▶ _What the task asks_: Present the lines below from the one containing "left wrist: (177, 126, 16)" through the one containing "left hip: (355, 151, -2)" as a numbered list, with no blank lines.

▶ _Material for this task_:
==*==
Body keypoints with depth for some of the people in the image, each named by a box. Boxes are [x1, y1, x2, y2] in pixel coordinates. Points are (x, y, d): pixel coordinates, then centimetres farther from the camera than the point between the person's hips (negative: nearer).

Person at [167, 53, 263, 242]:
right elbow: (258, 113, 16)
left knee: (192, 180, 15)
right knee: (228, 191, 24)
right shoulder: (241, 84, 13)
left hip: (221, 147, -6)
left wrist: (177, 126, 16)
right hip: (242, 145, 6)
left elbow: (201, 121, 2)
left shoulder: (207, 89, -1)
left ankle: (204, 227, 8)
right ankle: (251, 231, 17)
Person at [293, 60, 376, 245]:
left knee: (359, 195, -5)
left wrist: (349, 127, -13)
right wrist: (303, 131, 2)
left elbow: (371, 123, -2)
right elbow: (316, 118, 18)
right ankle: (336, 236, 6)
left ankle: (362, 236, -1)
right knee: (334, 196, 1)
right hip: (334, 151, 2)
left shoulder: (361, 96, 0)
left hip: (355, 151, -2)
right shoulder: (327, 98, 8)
==*==
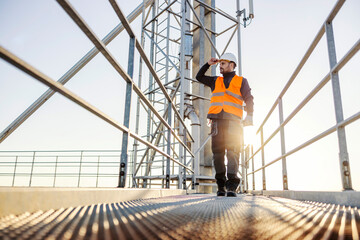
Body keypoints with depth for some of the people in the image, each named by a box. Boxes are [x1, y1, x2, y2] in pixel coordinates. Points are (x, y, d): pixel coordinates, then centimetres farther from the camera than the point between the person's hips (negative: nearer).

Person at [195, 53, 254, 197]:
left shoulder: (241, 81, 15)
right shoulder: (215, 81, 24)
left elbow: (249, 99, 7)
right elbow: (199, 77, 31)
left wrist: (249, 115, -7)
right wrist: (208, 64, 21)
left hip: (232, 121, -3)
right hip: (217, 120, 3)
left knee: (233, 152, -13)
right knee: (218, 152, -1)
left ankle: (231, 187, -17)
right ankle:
==*==
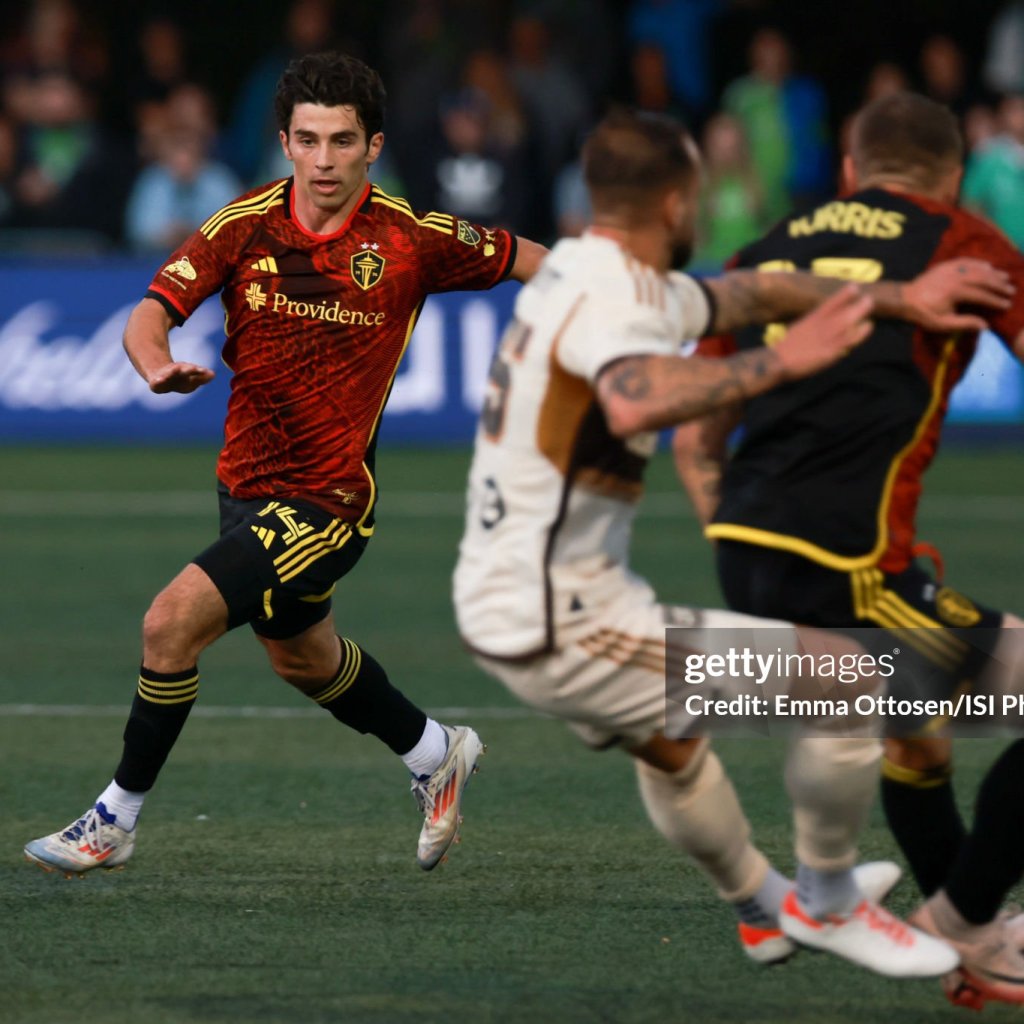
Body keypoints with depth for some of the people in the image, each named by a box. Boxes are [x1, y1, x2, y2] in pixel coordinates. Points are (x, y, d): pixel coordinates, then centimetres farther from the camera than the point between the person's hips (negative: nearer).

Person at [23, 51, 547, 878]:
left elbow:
==*==
▶ _Output for this exercise_:
1. left wrist: (177, 126, 16)
2. right hip: (242, 145, 6)
3. left elbow: (201, 121, 2)
4. left shoulder: (207, 89, -1)
5. left ankle: (204, 227, 8)
6. right ankle: (251, 231, 17)
7. Person at [293, 60, 376, 245]:
8. left knee: (359, 195, -5)
9. left wrist: (349, 127, -13)
10. right wrist: (303, 131, 2)
11. left elbow: (371, 123, -2)
12. right elbow: (316, 118, 18)
13. right ankle: (336, 236, 6)
14. left ankle: (362, 236, -1)
15. right knee: (334, 196, 1)
16. right hip: (334, 151, 2)
17. left shoulder: (361, 96, 0)
18. left hip: (355, 151, -2)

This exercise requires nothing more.